I texted an epidemiologist friend, who reminded me of the same: Most kids survive lymphoma and leukemia these days. (I have two friends who lost nephews—separate nephews—to leukemia. For them this parenthetical is not a parenthetical. For them “most” means nothing.) Most adults survive these cancers too.
And guess what: Dash is fine. With only nominal guilt, I harassed the doctor’s office into rushing the results, and they came back marked “mildly prominent, nonspecific, possibly reactive,” which is medical speak for “yeah, he has snot draining into his head and it made his neck bulge.”
The sun came out again in my little corner of the world. (I mean this figuratively, because in L.A. it was already so apocalyptically hot and dry that Dash’s hair stood on end after one trip down the slide Wednesday.) It wasn’t lost on me that I was where I was—breathing a deep sigh of relief that my son was healthy—because of luck and good health care. So many people forget that when they vote: Those nice things you have? Most of them aren’t because of you. Some of them are directly or indirectly on the backs of others. Some are just a roll of the dice.

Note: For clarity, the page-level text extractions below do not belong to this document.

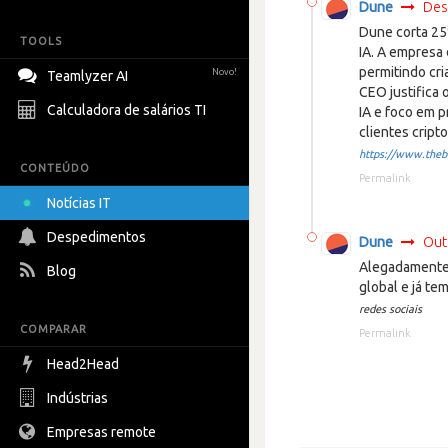
Dune
Des
Dune corta 25%
TOOLS
IA. A empresa
permitindo cr
Novo!
Teamlyzer AI
CEO justifica
Calculadora de salários TI
IA e foco em p
clientes crip
https://www.thebl
CONTEÚDO
Permalink
Notícias IT
Despedimentos
Dune
Out
Alegadamente 
Blog
global e já t
redes sociais
COMPARAR
Permalink
Head2Head
Indústrias
Empresas remote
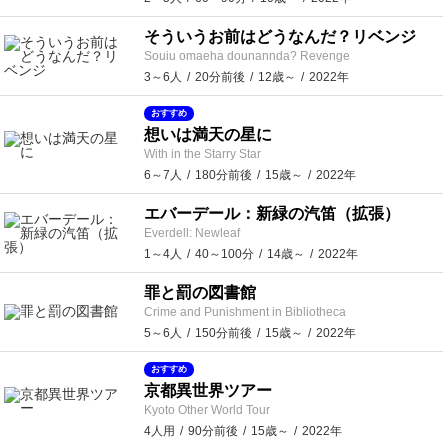
そういうお前はどうなんだ？リベンジ
Souiu omaeha dounannda? Revenge
3～6人
20分前後
12歳～
2022年
おすすめ
想いは満天の星に
With in the Starry Star
6～7人
180分前後
15歳～
2022年
エバーデール：新緑の汽笛（拡張）
Everdell: Newleaf
1～4人
40～100分
14歳～
2022年
罪と罰の図書館
Crime and Punishment in Bibliotheca
5～6人
150分前後
15歳～
2022年
おすすめ
京都異世界ツアー
Kyoto Other World Tour
4人用
90分前後
15歳～
2022年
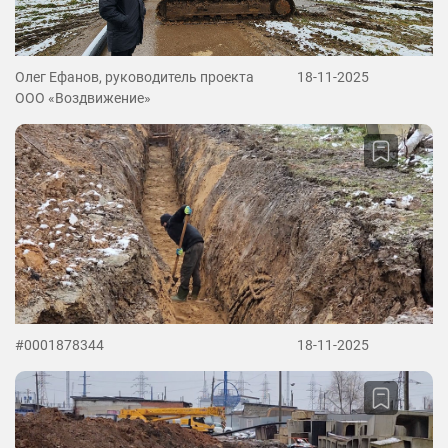
Олег Ефанов, руководитель проекта
18-11-2025
ООО «Воздвижение»
#0001878344
18-11-2025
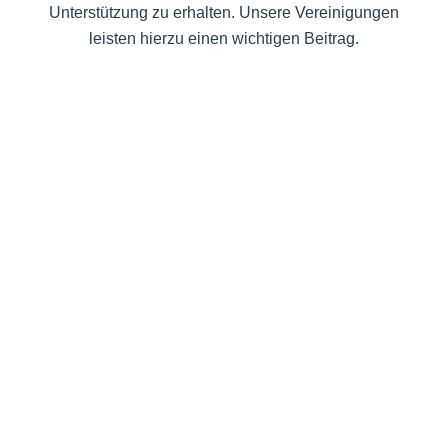
Unterstützung zu erhalten. Unsere Vereinigungen
leisten hierzu einen wichtigen Beitrag.
Die Jugendorganisation der CDU Hürth gibt
Denkanstöße und vertritt die Interessen der jungen
Generation in unserer Partei.
Erfahren Sie mehr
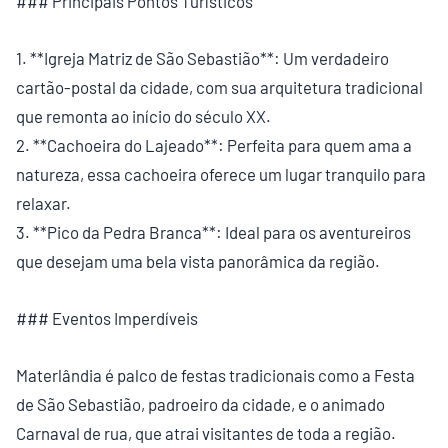
### Principais Pontos Turísticos
1. **Igreja Matriz de São Sebastião**: Um verdadeiro
cartão-postal da cidade, com sua arquitetura tradicional
que remonta ao início do século XX.
2. **Cachoeira do Lajeado**: Perfeita para quem ama a
natureza, essa cachoeira oferece um lugar tranquilo para
relaxar.
3. **Pico da Pedra Branca**: Ideal para os aventureiros
que desejam uma bela vista panorâmica da região.
### Eventos Imperdíveis
Materlândia é palco de festas tradicionais como a Festa
de São Sebastião, padroeiro da cidade, e o animado
Carnaval de rua, que atrai visitantes de toda a região.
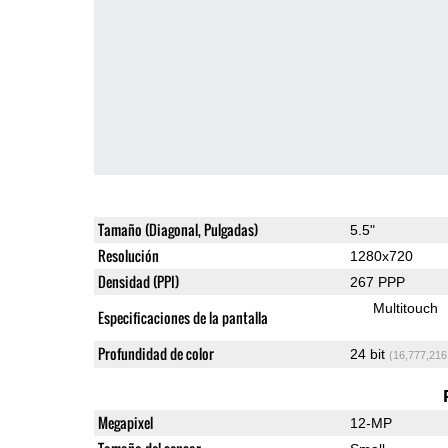
Tamaño (Diagonal, Pulgadas)
5.5"
Resolución
1280x720
Densidad (PPI)
267 PPP
Multitouch
Especificaciones de la pantalla
Profundidad de color
24 bit
(16,777,216
Megapixel
12-MP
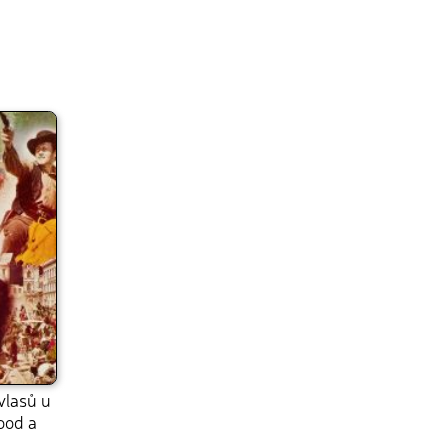
vlasů u
ood a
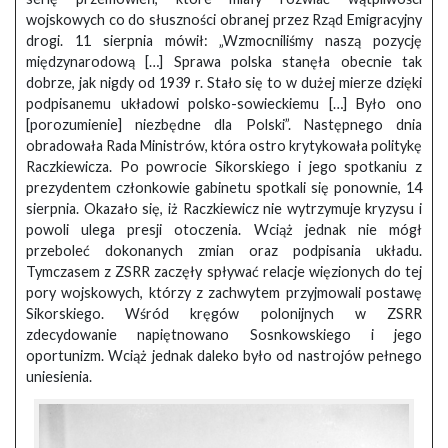
wojskowych co do słuszności obranej przez Rząd Emigracyjny
drogi. 11 sierpnia mówił: „Wzmocniliśmy naszą pozycję
międzynarodową […] Sprawa polska stanęła obecnie tak
dobrze, jak nigdy od 1939 r. Stało się to w dużej mierze dzięki
podpisanemu układowi polsko-sowieckiemu […] Było ono
[porozumienie] niezbędne dla Polski”. Następnego dnia
obradowała Rada Ministrów, która ostro krytykowała politykę
Raczkiewicza. Po powrocie Sikorskiego i jego spotkaniu z
prezydentem członkowie gabinetu spotkali się ponownie, 14
sierpnia. Okazało się, iż Raczkiewicz nie wytrzymuje kryzysu i
powoli ulega presji otoczenia. Wciąż jednak nie mógł
przeboleć dokonanych zmian oraz podpisania układu.
Tymczasem z ZSRR zaczęły spływać relacje więzionych do tej
pory wojskowych, którzy z zachwytem przyjmowali postawę
Sikorskiego. Wśród kręgów polonijnych w ZSRR
zdecydowanie napiętnowano Sosnkowskiego i jego
oportunizm. Wciąż jednak daleko było od nastrojów pełnego
uniesienia.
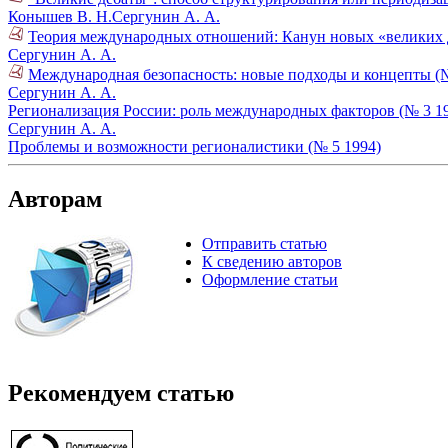
Конышев В. Н.
Сергунин А. А.
Теория международных отношений: Канун новых «великих д
Сергунин А. А.
Международная безопасность: новые подходы и концепты (№
Сергунин А. А.
Регионализация России: роль международных факторов (№ 3 1
Сергунин А. А.
Проблемы и возможности регионалистики (№ 5 1994)
Авторам
Отправить статью
К сведению авторов
Оформление статьи
Рекомендуем статью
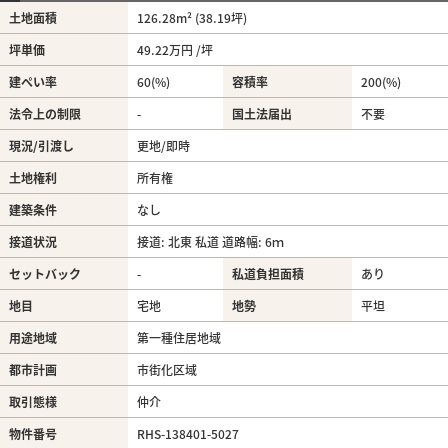
土地面積
126.28m² (38.19坪)
坪単価
49.22万円 /坪
建ぺい率
60(%)
容積率
200(%)
法令上の制限
-
国土法届出
不要
現況/引渡し
更地/即時
土地権利
所有権
建築条件
なし
接道状況
接道: 北東 私道 道路幅: 6ｍ
セットバック
-
私道負担面積
あり
地目
宅地
地勢
平坦
用途地域
第一種住居地域
都市計画
市街化区域
取引態様
仲介
物件番号
RHS-138401-5027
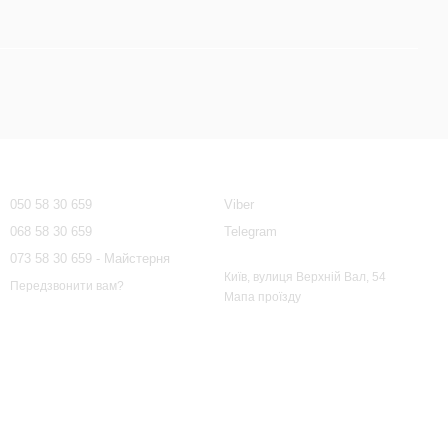
Контактна інформація
050 58 30 659
Viber
068 58 30 659
Telegram
073 58 30 659 - Майстерня
Київ, вулиця Верхній Вал, 54
Передзвонити вам?
Мапа проїзду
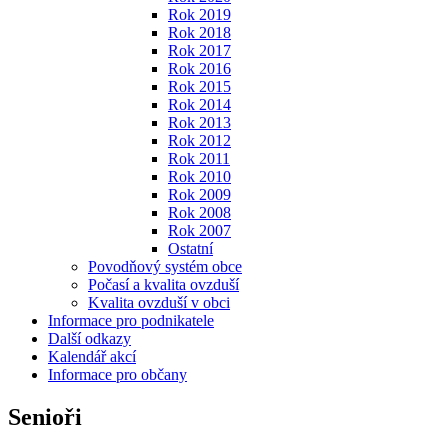
Rok 2019
Rok 2018
Rok 2017
Rok 2016
Rok 2015
Rok 2014
Rok 2013
Rok 2012
Rok 2011
Rok 2010
Rok 2009
Rok 2008
Rok 2007
Ostatní
Povodňový systém obce
Počasí a kvalita ovzduší
Kvalita ovzduší v obci
Informace pro podnikatele
Další odkazy
Kalendář akcí
Informace pro občany
Senioři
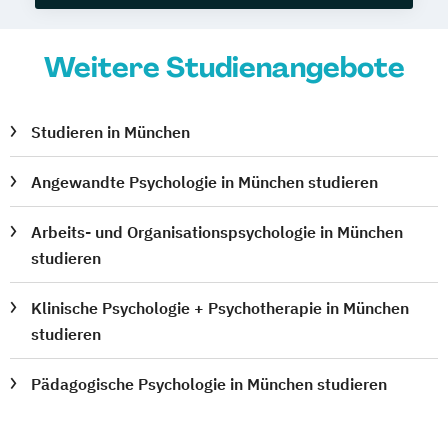
Weitere Studienangebote
Studieren in München
Angewandte Psychologie in München studieren
Arbeits- und Organisationspsychologie in München
studieren
Klinische Psychologie + Psychotherapie in München
studieren
Pädagogische Psychologie in München studieren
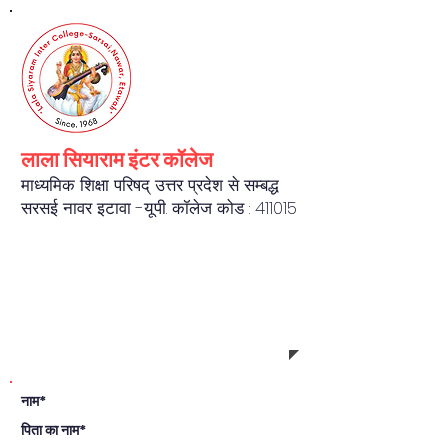
लाला सियाराम इंटर कॉलेज
माध्यमिक शिक्षा परिषद् उत्तर प्रदेश से सम्बद्ध
सरसई नावर इटावा -यू.पी. कॉलेज कोड : 411015
REGISTRATION FORM
नाम*
पिता का नाम*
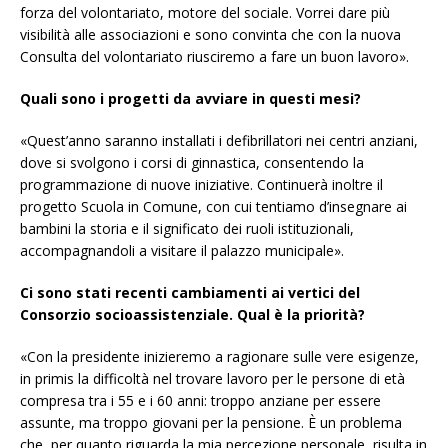
forza del volontariato, motore del sociale. Vorrei dare più
visibilità alle associazioni e sono convinta che con la nuova
Consulta del volontariato riusciremo a fare un buon lavoro».
Quali sono i progetti da avviare in questi mesi?
«Quest’anno saranno installati i defibrillatori nei centri anziani,
dove si svolgono i corsi di ginnastica, consentendo la
programmazione di nuove iniziative. Continuerà inoltre il
progetto Scuola in Comune, con cui tentiamo d’insegnare ai
bambini la storia e il significato dei ruoli istituzionali,
accompagnandoli a visitare il palazzo municipale».
Ci sono stati recenti cambiamenti ai vertici del
Consorzio socioassistenziale. Qual è la priorità?
«Con la presidente inizieremo a ragionare sulle vere esigenze,
in primis la difficoltà nel trovare lavoro per le persone di età
compresa tra i 55 e i 60 anni: troppo anziane per essere
assunte, ma troppo giovani per la pensione. È un problema
che, per quanto riguarda la mia percezione personale, risulta in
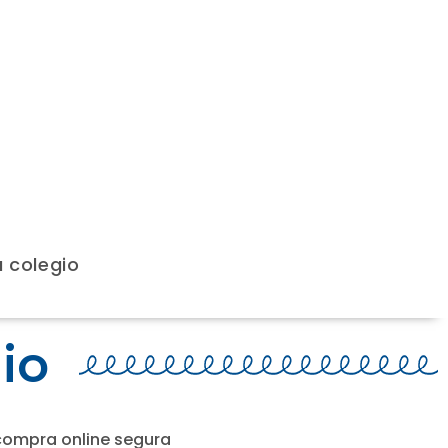
u colegio
io
compra online segura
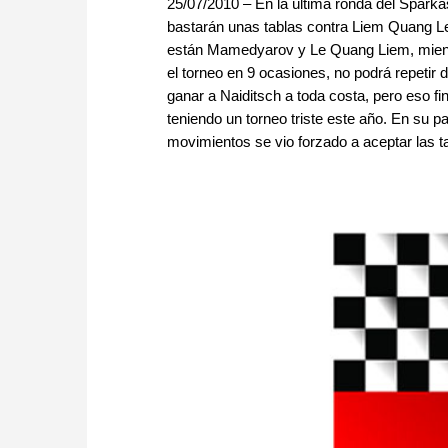
25/07/2010 – En la última ronda del Spar
bastarán unas tablas contra Liem Quang Le p
están Mamedyarov y Le Quang Liem, mientr
el torneo en 9 ocasiones, no podrá repetir
ganar a Naiditsch a toda costa, pero eso fi
teniendo un torneo triste este año. En su pa
movimientos se vio forzado a aceptar las tab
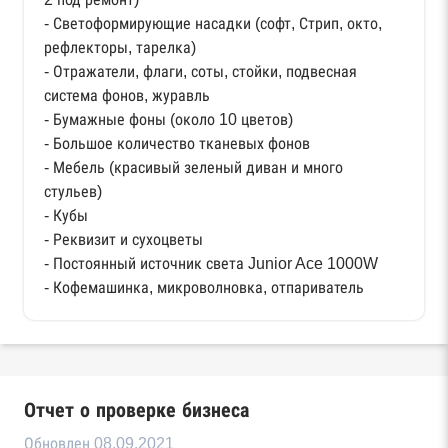
- Светоформирующие насадки (софт, Стрип, окто,
рефлекторы, тарелка)
- Отражатели, флаги, соты, стойки, подвесная
система фонов, журавль
- Бумажные фоны (около 10 цветов)
- Большое количество тканевых фонов
- Мебель (красивый зеленый диван и много
стульев)
- Кубы
- Реквизит и сухоцветы
- Постоянный источник света Junior Ace 1000W
- Кофемашинка, микроволновка, отпариватель
Отчет о проверке бизнеса
Обновлен 08.09.2021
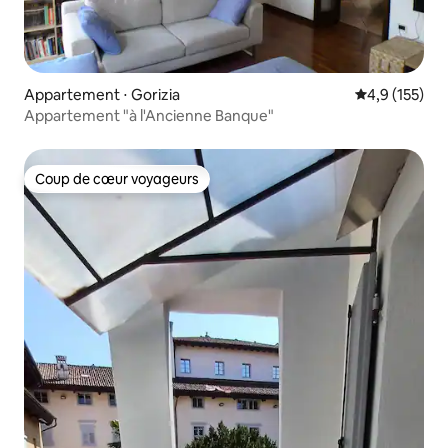
Appartement ⋅ Gorizia
Évaluation mo
4,9 (155)
Appartement "à l'Ancienne Banque"
Coup de cœur voyageurs
Coup de cœur voyageurs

To be the healthy parent of a healthy child you were fortunate enough to adopt. That is everything. To remember that my job isn’t to hoard what I can and hiss and scratch to keep others away—that’s only possible when I feel at least a little bit safe.
I believe that people who voted for Trump don’t feel safe. Some of them are right about their vulnerability, but wrong about the reasons. To them I want to say:
Dude, I get the fear. And I know how hard it is to walk toward the thing that terrifies you. Maybe for you a brown America feels like the Huntington-Hill Imaging Center feels to me—like the edge of the abyss. But it’s made of metal and plastic, polyester and people. Only the abyss is the abyss. The rest you just have to walk into.